**Information provided**
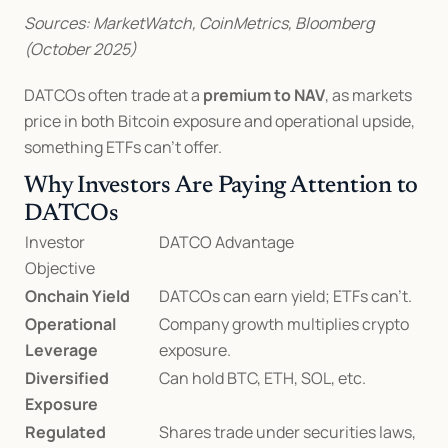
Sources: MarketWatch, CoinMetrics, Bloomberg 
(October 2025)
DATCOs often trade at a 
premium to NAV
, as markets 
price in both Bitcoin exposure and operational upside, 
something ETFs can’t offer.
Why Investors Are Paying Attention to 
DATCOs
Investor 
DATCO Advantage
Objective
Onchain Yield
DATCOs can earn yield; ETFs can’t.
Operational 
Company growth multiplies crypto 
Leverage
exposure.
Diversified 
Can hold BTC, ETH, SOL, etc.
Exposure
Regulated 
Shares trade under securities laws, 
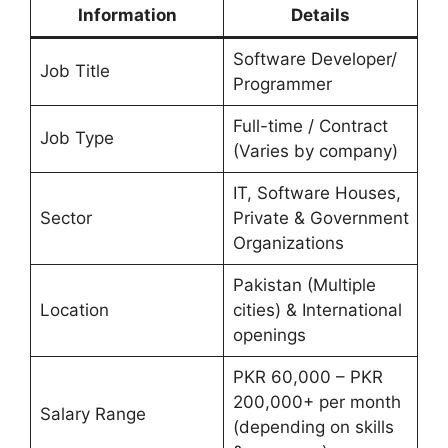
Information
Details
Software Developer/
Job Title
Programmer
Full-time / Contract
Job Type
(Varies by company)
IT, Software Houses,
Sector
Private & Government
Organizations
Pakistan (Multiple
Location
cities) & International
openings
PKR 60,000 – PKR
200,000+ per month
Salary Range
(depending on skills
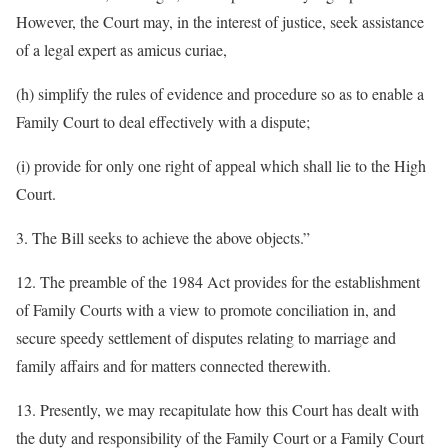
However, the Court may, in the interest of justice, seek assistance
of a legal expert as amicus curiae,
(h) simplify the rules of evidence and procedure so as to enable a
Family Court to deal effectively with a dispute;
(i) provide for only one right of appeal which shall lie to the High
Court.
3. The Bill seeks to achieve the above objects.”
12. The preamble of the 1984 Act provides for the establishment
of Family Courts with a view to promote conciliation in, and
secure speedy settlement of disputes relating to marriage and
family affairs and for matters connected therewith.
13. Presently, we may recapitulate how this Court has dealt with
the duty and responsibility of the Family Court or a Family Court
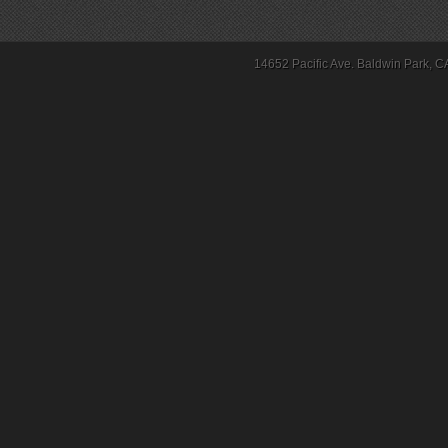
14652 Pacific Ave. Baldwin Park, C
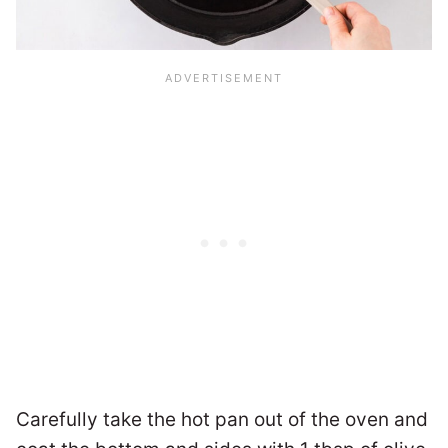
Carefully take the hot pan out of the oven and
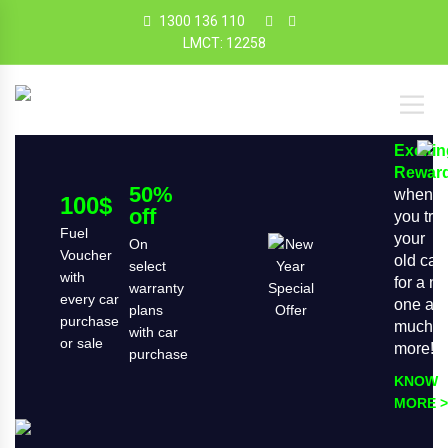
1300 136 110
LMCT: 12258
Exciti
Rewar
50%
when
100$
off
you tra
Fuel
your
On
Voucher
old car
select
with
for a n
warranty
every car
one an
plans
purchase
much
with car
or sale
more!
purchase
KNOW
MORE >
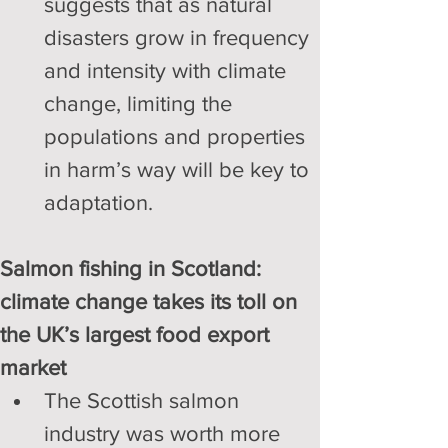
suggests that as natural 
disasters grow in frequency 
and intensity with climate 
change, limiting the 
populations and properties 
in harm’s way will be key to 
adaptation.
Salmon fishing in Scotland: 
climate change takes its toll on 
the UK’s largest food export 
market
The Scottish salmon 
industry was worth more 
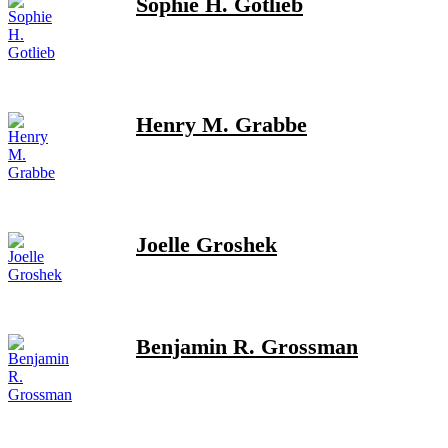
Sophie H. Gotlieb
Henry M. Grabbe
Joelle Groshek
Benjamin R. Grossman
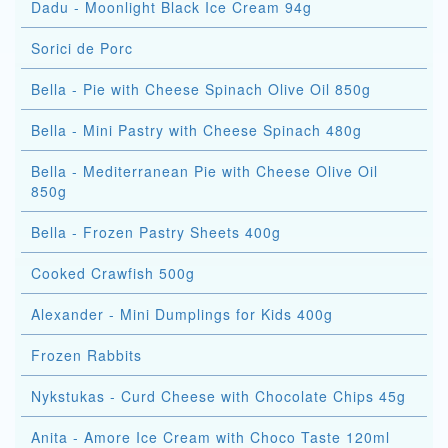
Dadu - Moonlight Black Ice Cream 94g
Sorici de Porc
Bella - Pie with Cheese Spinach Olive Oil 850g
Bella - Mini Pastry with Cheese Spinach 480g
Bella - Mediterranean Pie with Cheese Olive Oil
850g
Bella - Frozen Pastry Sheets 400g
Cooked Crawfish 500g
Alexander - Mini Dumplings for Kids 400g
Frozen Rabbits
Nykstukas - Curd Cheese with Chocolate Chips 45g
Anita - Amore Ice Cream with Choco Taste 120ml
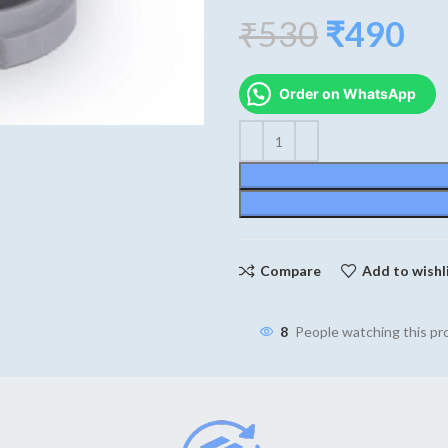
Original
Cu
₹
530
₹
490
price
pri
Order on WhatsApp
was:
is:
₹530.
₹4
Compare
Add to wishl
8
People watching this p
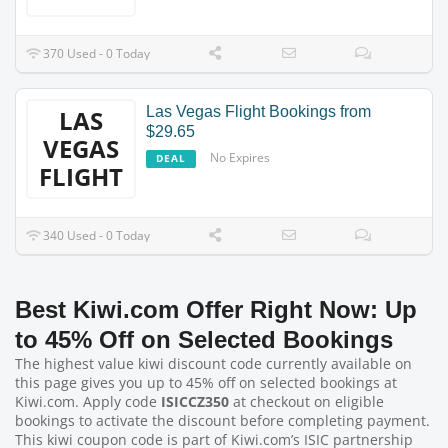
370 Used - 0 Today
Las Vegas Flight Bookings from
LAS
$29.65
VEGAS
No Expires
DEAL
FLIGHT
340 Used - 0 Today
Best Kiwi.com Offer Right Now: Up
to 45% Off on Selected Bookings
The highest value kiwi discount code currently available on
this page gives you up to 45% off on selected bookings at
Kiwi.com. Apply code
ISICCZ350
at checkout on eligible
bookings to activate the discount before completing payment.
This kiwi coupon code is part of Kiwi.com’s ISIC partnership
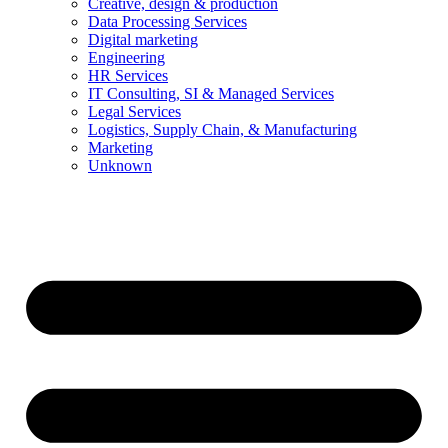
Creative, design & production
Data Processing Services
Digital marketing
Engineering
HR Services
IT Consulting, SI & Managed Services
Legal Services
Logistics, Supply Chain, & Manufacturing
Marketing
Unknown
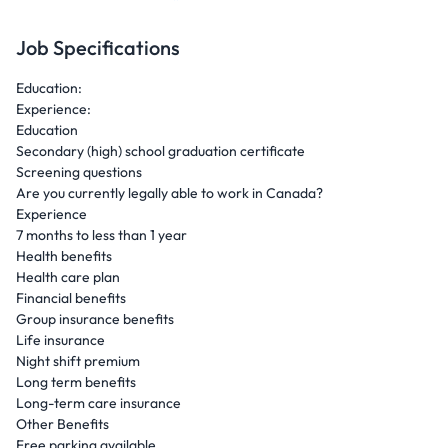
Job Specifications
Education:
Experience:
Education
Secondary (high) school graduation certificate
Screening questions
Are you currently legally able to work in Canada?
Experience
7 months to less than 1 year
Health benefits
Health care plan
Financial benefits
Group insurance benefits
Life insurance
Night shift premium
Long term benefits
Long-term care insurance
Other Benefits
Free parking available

**Aim of the exercise**
Copy the material exactly. Do not include the pictures.

**Completed task**
Sources: MarketWatch, CoinMetrics, Bloomberg 
(October 2025)
DATCOs often trade at a 
premium to NAV
, as markets 
price in both Bitcoin exposure and operational upside, 
something ETFs can’t offer.
Why Investors Are Paying Attention to 
DATCOs
Investor 
DATCO Advantage
Objective
Onchain Yield
DATCOs can earn yield; ETFs can’t.
Operational 
Company growth multiplies crypto 
Leverage
exposure.
Diversified 
Can hold BTC, ETH, SOL, etc.
Exposure
Regulated 
Shares trade under securities laws, 
Information
Details
Software Developer/
Job Title
Programmer
Full-time / Contract
Job Type
(Varies by company)
IT, Software Houses,
Sector
Private & Government
Organizations
Pakistan (Multiple
Location
cities) & International
openings
PKR 60,000 – PKR
200,000+ per month
Salary Range
(depending on skills
However, the Court may, in the interest of justice, seek assistance
of a legal expert as amicus curiae,
(h) simplify the rules of evidence and procedure so as to enable a
Family Court to deal effectively with a dispute;
(i) provide for only one right of appeal which shall lie to the High
Court.
3. The Bill seeks to achieve the above objects.”
12. The preamble of the 1984 Act provides for the establishment
of Family Courts with a view to promote conciliation in, and
secure speedy settlement of disputes relating to marriage and
family affairs and for matters connected therewith.
13. Presently, we may recapitulate how this Court has dealt with
the duty and responsibility of the Family Court or a Family Court
14652 Pacific Ave. Baldwin Park, C
Carefully take the hot pan out of the oven and
1300 136 110
LMCT: 12258
Exciti
Rewar
50%
when
100$
off
you tra
Fuel
your
On
Voucher
old car
select
with
for a n
warranty
every car
one an
plans
purchase
much
with car
or sale
more!
purchase
KNOW
MORE >
suggests that as natural 
disasters grow in frequency 
and intensity with climate 
change, limiting the 
populations and properties 
in harm’s way will be key to 
adaptation.
Salmon fishing in Scotland: 
climate change takes its toll on 
the UK’s largest food export 
market
The Scottish salmon 
industry was worth more 
Sophie H. Gotlieb
Henry M. Grabbe
Joelle Groshek
Benjamin R. Grossman
Dadu - Moonlight Black Ice Cream 94g
Sorici de Porc
Bella - Pie with Cheese Spinach Olive Oil 850g
Bella - Mini Pastry with Cheese Spinach 480g
Bella - Mediterranean Pie with Cheese Olive Oil
850g
Bella - Frozen Pastry Sheets 400g
Cooked Crawfish 500g
Alexander - Mini Dumplings for Kids 400g
Frozen Rabbits
Nykstukas - Curd Cheese with Chocolate Chips 45g
Anita - Amore Ice Cream with Choco Taste 120ml
Original
Cu
₹
530
₹
490
price
pri
Order on WhatsApp
was:
is:
₹530.
₹4
Compare
Add to wishl
8
People watching this p
370 Used - 0 Today
Las Vegas Flight Bookings from
LAS
$29.65
VEGAS
No Expires
DEAL
FLIGHT
340 Used - 0 Today
Best Kiwi.com Offer Right Now: Up
to 45% Off on Selected Bookings
The highest value kiwi discount code currently available on
this page gives you up to 45% off on selected bookings at
Kiwi.com. Apply code
ISICCZ350
at checkout on eligible
bookings to activate the discount before completing payment.
This kiwi coupon code is part of Kiwi.com’s ISIC partnership
Creative, design & production
Data Processing Services
Digital marketing
Engineering
HR Services
IT Consulting, SI & Managed Services
Legal Services
Logistics, Supply Chain, & Manufacturing
Marketing
Unknown
Job Specifications
Education:
Experience:
Education
Secondary (high) school graduation certificate
Screening questions
Are you currently legally able to work in Canada?
Experience
7 months to less than 1 year
Health benefits
Health care plan
Financial benefits
Group insurance benefits
Life insurance
Night shift premium
Long term benefits
Long-term care insurance
Other Benefits
Free parking available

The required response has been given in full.